Due to the size of the miniature it took an exceedingly long time to paint as I didn’t want to compromise on quality in any way. Painting large pieces like this is not really my forte (I had previously abandoned my attempt at a varanguard), so it was satisfying to see the project through to completion. There are a lot of subtle texturing effects that only become apparent when you can look at the miniature very closely.
I had intended to enter this piece at the AoS open day but the horrendous weather in the UK put paid to that. I daresay he may get an outing in May at the classic golden demon instead!
Fans of this blog may remember my first 30 mm sculpt, the Dragon Maiden. I’m pleased to say that RN Estudio are now selling resin copies of this miniature here. (In case anyone is wondering, I’m not making any money from this myself.)

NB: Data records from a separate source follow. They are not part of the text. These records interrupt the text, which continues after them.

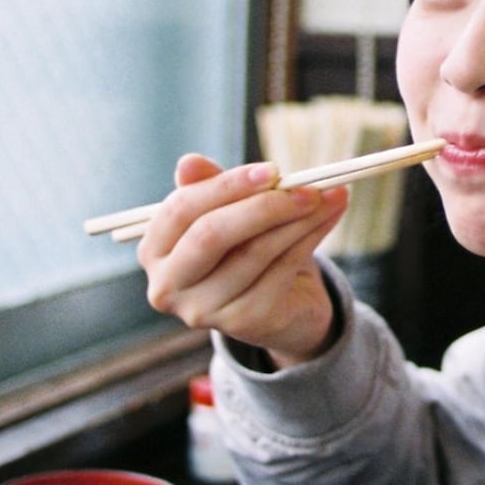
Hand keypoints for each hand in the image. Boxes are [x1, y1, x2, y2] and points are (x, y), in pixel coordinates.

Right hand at [137, 154, 348, 362]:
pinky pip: (280, 270)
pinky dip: (309, 238)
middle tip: (308, 186)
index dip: (227, 186)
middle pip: (211, 235)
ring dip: (298, 219)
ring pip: (254, 252)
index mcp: (154, 250)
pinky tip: (328, 218)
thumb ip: (211, 188)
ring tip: (330, 196)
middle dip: (263, 205)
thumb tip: (188, 163)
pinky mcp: (242, 322)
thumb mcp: (229, 212)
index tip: (273, 170)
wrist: (281, 304)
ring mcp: (203, 310)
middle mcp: (168, 286)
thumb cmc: (246, 246)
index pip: (181, 209)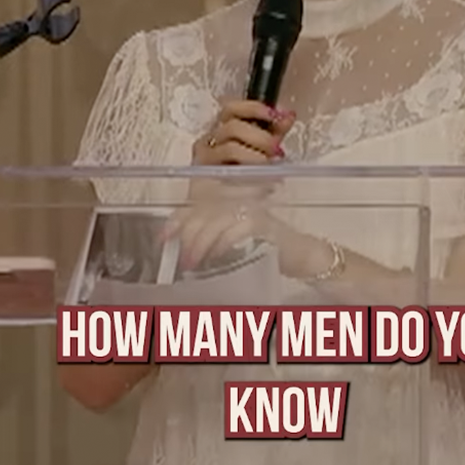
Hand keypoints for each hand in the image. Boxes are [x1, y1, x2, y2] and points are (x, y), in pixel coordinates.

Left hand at [161, 200, 280, 273]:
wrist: (301, 255)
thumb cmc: (267, 250)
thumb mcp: (233, 241)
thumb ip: (211, 238)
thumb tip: (180, 249)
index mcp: (228, 202)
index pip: (194, 206)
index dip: (175, 221)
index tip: (163, 239)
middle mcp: (238, 200)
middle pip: (201, 213)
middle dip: (188, 238)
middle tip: (183, 261)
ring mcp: (251, 209)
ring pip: (214, 222)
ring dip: (201, 245)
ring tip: (194, 264)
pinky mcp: (264, 222)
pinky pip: (234, 230)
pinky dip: (222, 245)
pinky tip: (216, 258)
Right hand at [194, 99, 293, 166]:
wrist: (229, 202)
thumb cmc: (247, 172)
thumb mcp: (265, 148)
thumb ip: (276, 131)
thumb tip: (288, 115)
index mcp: (225, 127)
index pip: (233, 109)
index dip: (254, 108)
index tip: (274, 114)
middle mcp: (212, 138)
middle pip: (232, 127)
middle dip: (260, 137)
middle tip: (276, 149)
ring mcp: (205, 155)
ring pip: (230, 147)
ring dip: (255, 155)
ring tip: (268, 164)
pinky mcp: (203, 172)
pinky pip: (226, 168)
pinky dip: (245, 168)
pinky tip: (257, 174)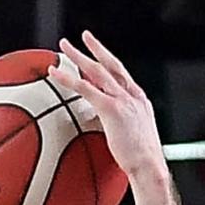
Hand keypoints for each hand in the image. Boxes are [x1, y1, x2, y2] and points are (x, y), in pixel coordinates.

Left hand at [48, 32, 163, 178]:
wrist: (150, 168)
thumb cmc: (142, 163)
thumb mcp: (134, 140)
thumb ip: (121, 130)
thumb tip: (109, 134)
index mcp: (139, 101)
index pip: (123, 75)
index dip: (111, 62)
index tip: (102, 54)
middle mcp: (132, 96)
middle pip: (112, 65)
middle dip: (97, 48)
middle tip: (85, 36)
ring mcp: (123, 100)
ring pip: (97, 70)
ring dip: (79, 55)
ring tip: (64, 46)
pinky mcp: (112, 108)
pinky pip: (85, 89)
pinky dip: (68, 79)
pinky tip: (54, 74)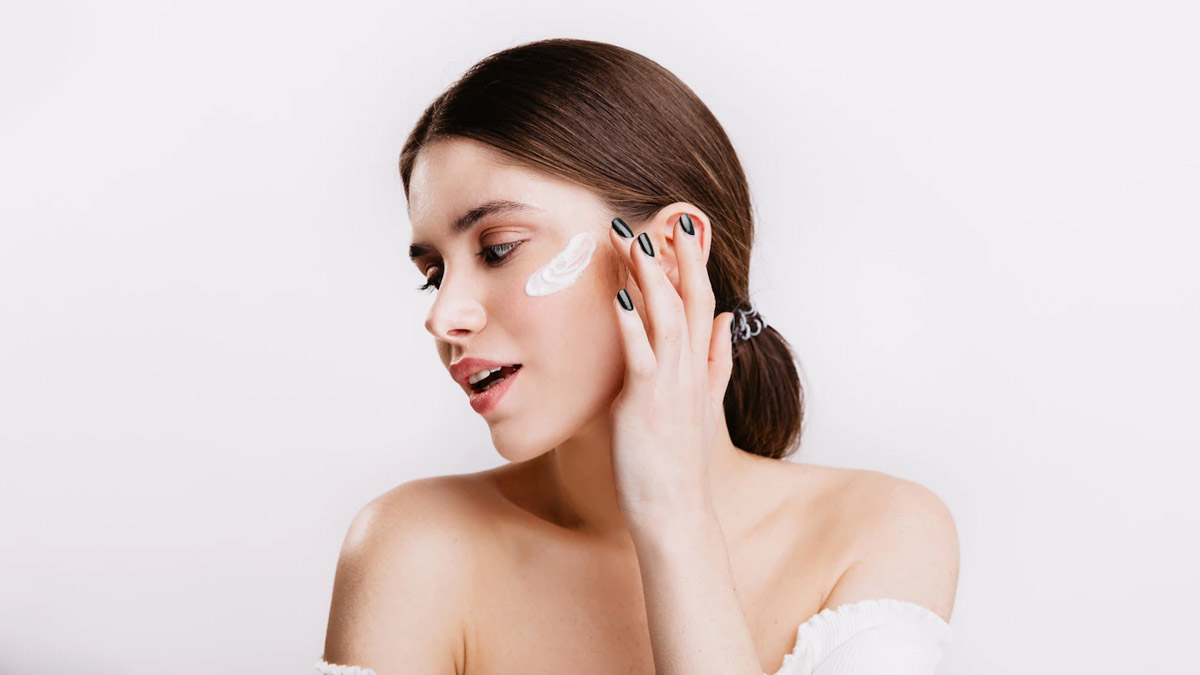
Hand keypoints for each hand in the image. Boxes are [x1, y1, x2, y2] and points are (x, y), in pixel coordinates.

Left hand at [607, 212, 735, 529]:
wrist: (676, 511)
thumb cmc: (677, 462)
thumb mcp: (701, 404)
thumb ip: (715, 361)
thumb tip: (724, 322)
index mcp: (698, 368)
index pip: (699, 304)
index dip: (692, 266)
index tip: (682, 228)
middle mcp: (689, 369)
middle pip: (687, 300)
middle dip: (675, 257)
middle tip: (660, 216)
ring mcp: (671, 383)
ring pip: (666, 316)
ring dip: (651, 274)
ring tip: (634, 237)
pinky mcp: (648, 401)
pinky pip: (641, 353)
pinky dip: (632, 321)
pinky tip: (620, 293)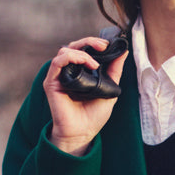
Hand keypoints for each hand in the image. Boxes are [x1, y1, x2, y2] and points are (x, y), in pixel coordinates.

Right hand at [43, 38, 128, 154]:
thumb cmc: (93, 115)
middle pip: (74, 45)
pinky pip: (57, 62)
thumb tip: (122, 51)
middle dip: (89, 41)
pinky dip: (72, 58)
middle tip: (103, 46)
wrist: (83, 132)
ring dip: (82, 51)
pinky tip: (87, 64)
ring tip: (95, 62)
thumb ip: (114, 70)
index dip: (93, 43)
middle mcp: (68, 71)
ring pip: (64, 50)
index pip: (83, 49)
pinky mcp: (51, 82)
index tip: (107, 45)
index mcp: (80, 71)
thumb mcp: (110, 88)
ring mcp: (59, 76)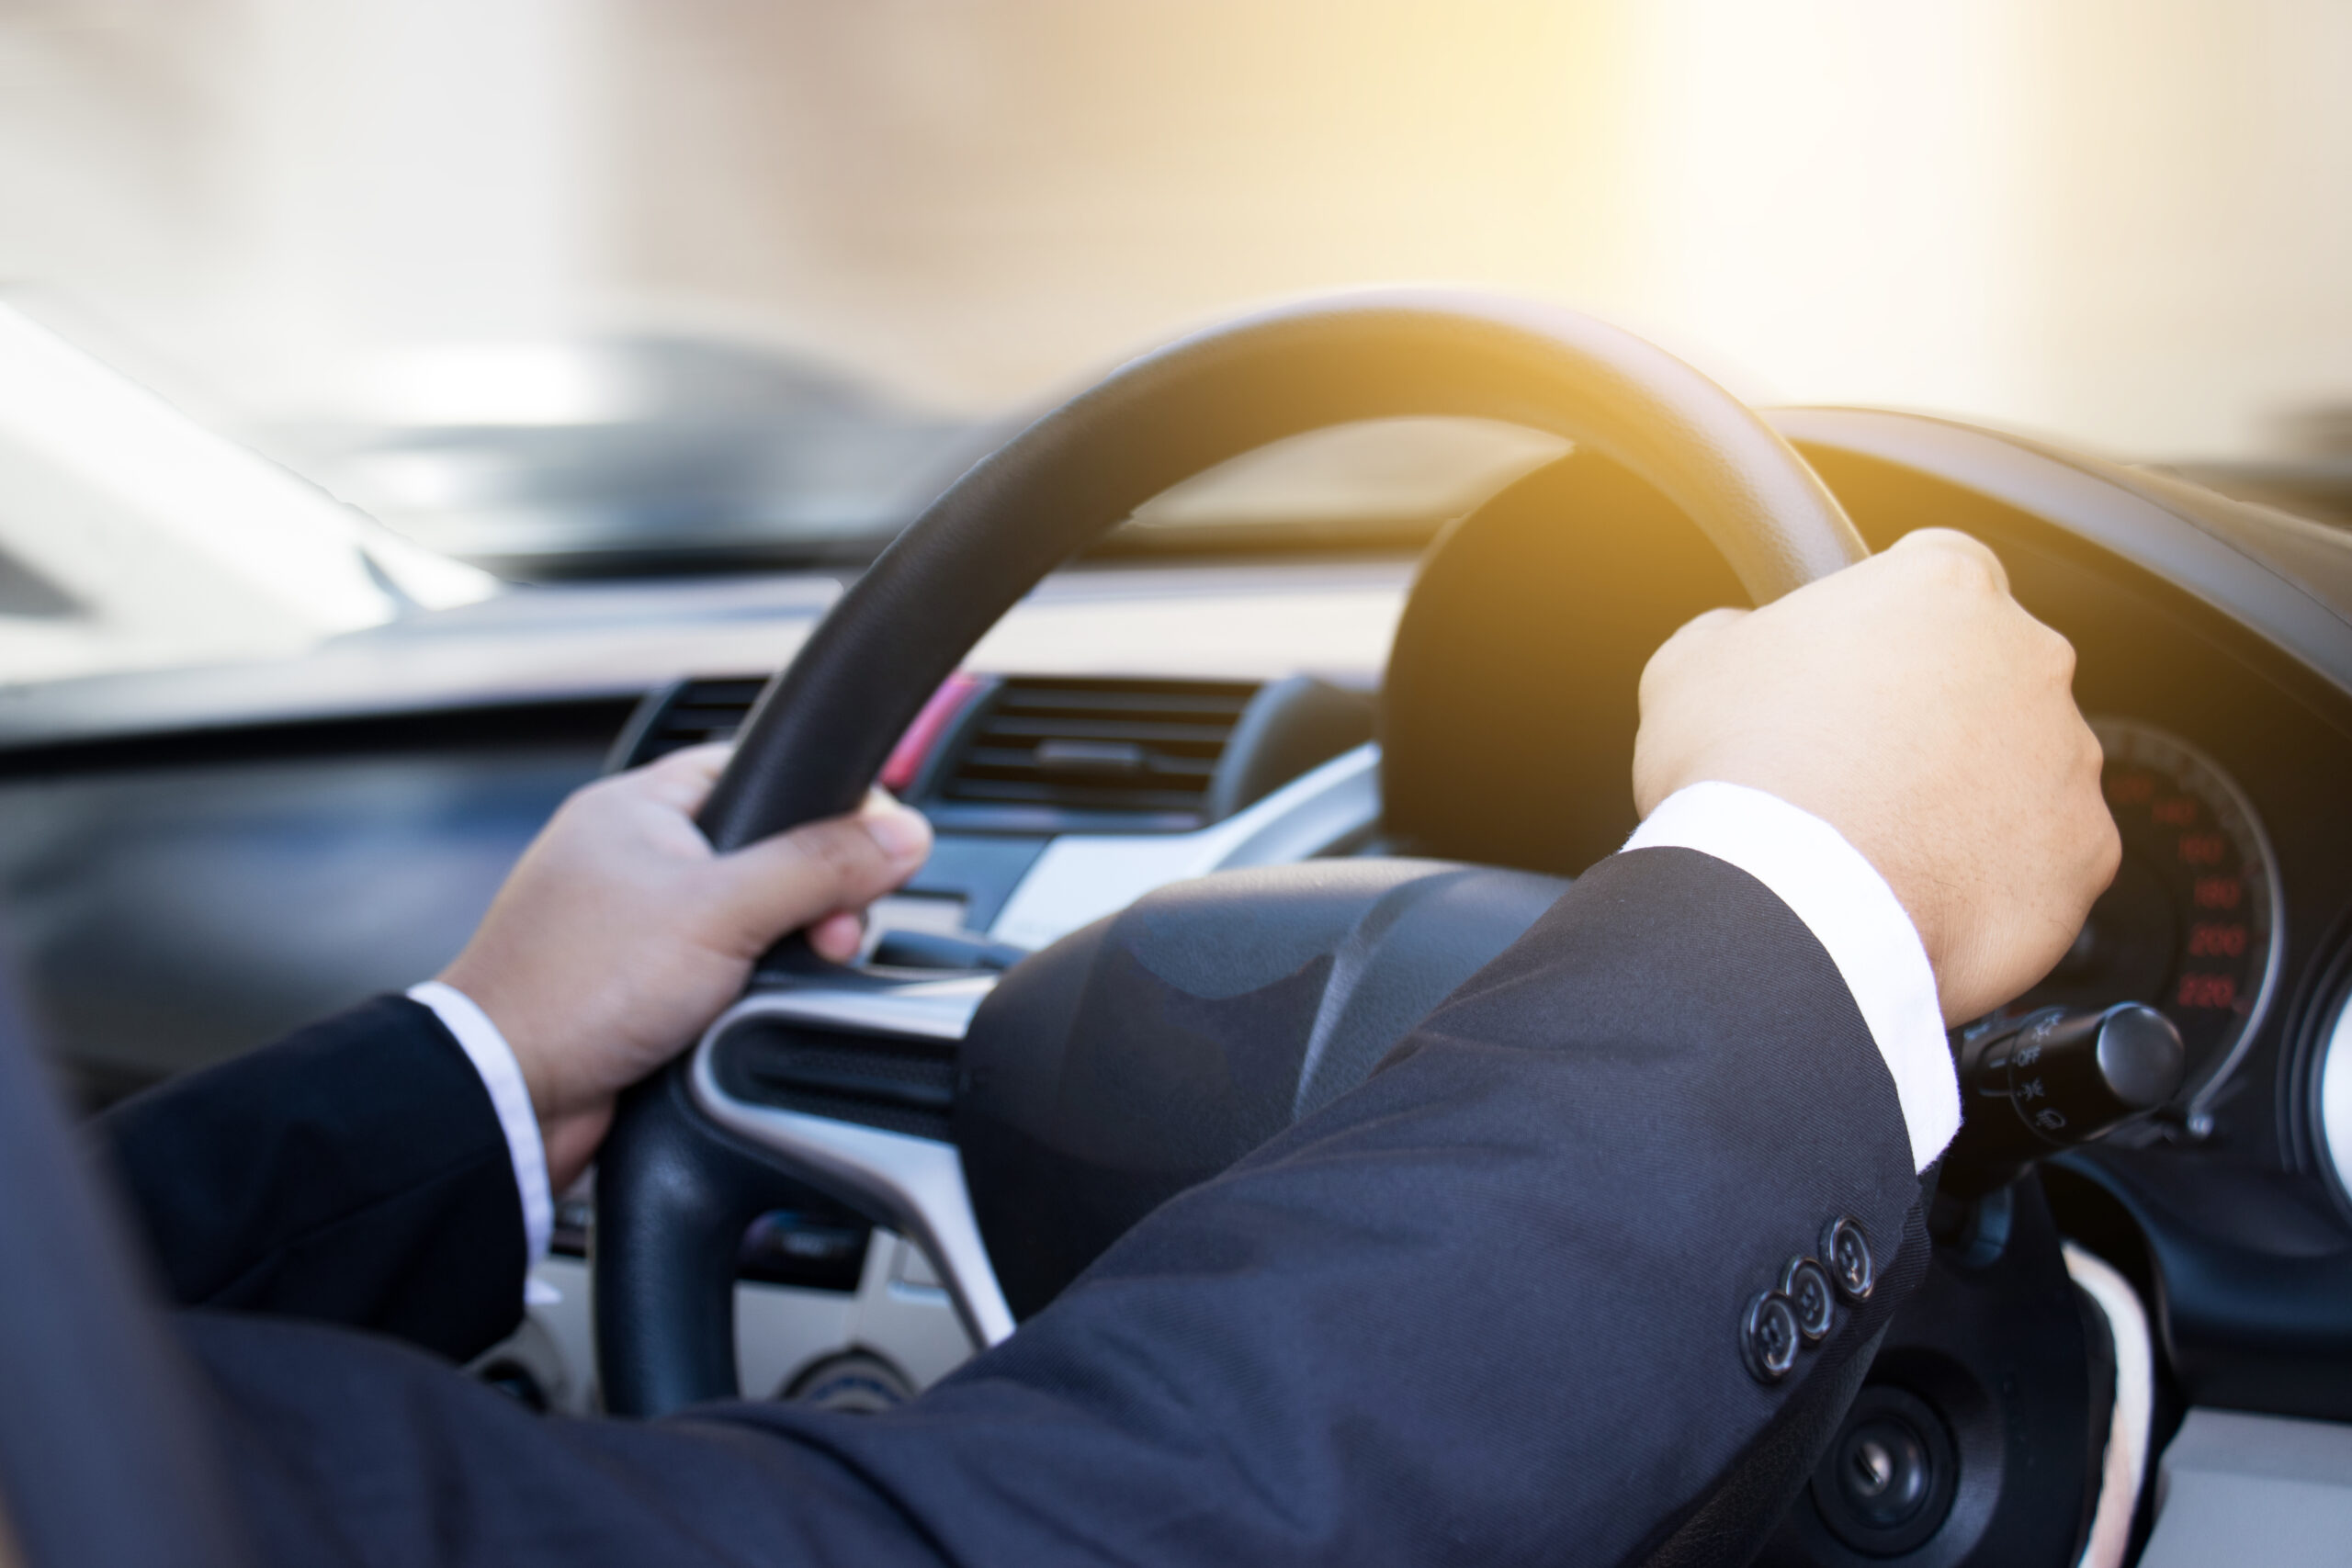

Of course, it was only fitting that I give her a snazzy new paint job to celebrate this development! I’ve gone for non metallic metal again just because it looks better in photographs and I knew a good picture would be needed for the store.
Unfortunately there’s no painting tutorial for this piece but it uses the same recipes as the fantasy football high elf I painted recently, so that guide is highly recommended for anyone wishing to emulate my version!
Before producing the miniature, Rafael asked me to create an alternative right hand, which I was very happy to do. I also took the opportunity to fix her eyes, which were far too bulbous on the original. Her face is still not the right shape and I have had to disguise this with my paint work. I’ve corrected this deficiency on my more recent sculpts though!